[EXERCISE DIRECTIONS]
Continue the passage on the development of the North American Harvard trainer from where it stops.

(PAGE EXTRACT begins)

The first RCAF Harvard was accepted on July 20, 1939. By this stage, however, the Harvard Mk.I / BC-1 was already obsolete. Previously, in 1938, North American had designed a prototype light attack version of the BC-1, the NA-44. It was armed with four fixed 0.3 in machine guns and one on a flexible mount in the rear cockpit and bomb racks under the wings and fuselage. In order to provide adequate performance, an 775 hp Wright R-1820-FS2 Cyclone engine driving a three-blade propeller was fitted while structural changes included replacing the steel tube and fabric rear fuselage with a semi-monocoque, all aluminium stressed skin structure and widening the wing centre section by a further 12 inches to accommodate integral fuel tanks. This model was later exported to several countries as the NA-69 and NA-72 as well as being used by the USAAC as the A-27. In addition, the last three BC-1s were built to standard similar to the NA-44. They were powered by a 550 hp Pratt and Whitney R-1340-45 engine and incorporated further improvements such as all metal stressed skin construction used throughout, a more angular vertical stabiliser and redesigned, "squared off" wings. These three aircraft, known as NA-54s by North American, received the USAAC designation BC-2. Following some further airframe modifications and the replacement of the three-blade propeller with a two-blade one, the NA-54 became the NA-55 and was ordered by the USAAC as the BC-1A.
In 1940, the USAAC resurrected the advanced trainer category (which hadn't been used since 1927) and consequently, the last nine BC-1As ordered became AT-6s. Further orders for the AT-6 (now known as the NA-59 by North American) were placed as well as an anglicised version, the Harvard Mk.II (NA-66). A further variant, the NA-64, was also produced for France with 200 being ordered for the Armée de l'Air and 30 for the Aéronavale. Powered by a 450 hp Wright R-975-E3 Whirlwind engine, this model was a mixture of old and new incorporating features from the AT-6 (fuselage construction etc) while retaining the wing plan-form of the BC-1 and the fixed gear of the BT-9. This order was to supplement a previous order for 230 NA-57s, basically a French version of the BT-9, but after only 111 had been delivered, France fell to the Germans. Many of the surviving NA-57s and NA-64s were put to use by the Luftwaffe in either the training role or for type conversion for pilots prior to testing captured American aircraft. The remaining 119 NA-64s were diverted to the RCAF where they became known as the Yale.

(PAGE EXTRACT ends)
(MATERIAL PROVIDED begins)

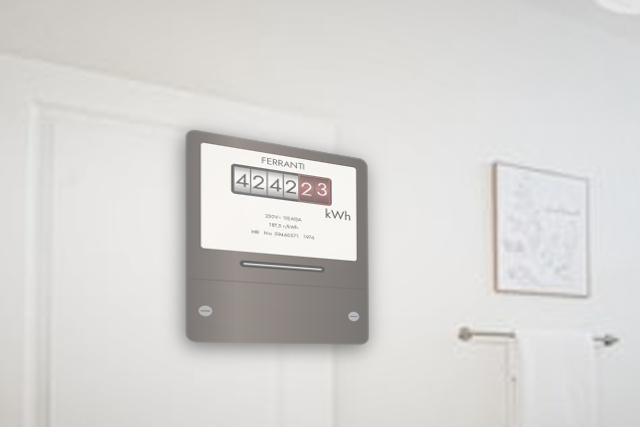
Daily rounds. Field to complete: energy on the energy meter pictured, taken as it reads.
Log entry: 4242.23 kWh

(MATERIAL PROVIDED ends)
(MATERIAL PROVIDED begins)

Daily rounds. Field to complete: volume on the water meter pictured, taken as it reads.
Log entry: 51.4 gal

(MATERIAL PROVIDED ends)

[OUTPUT]
By 1940, North American had received large contracts for the Mustang I and B-25 Mitchell. Despite increasing the size of their factory at Mines Field, Inglewood, California (now part of Los Angeles International airport) they were unable to keep up with demand for all three aircraft. Consequently, towards the end of 1940 they began building a new 1,000,000 square foot factory at Hensley Field, a USAAC reserve base 11 miles southwest of Dallas, Texas. Construction of the AT-6 and Harvard series began at the new factory with the aircraft produced there (with the exception of the Harvard) being given the name Texan, a name that was later applied to the aircraft built in Inglewood as well. In addition to the aircraft built in the United States and Australia's CAC Wirraway trainer and (later) Boomerang fighter (developed from the NA-32), production was carried out under licence in a number of other countries.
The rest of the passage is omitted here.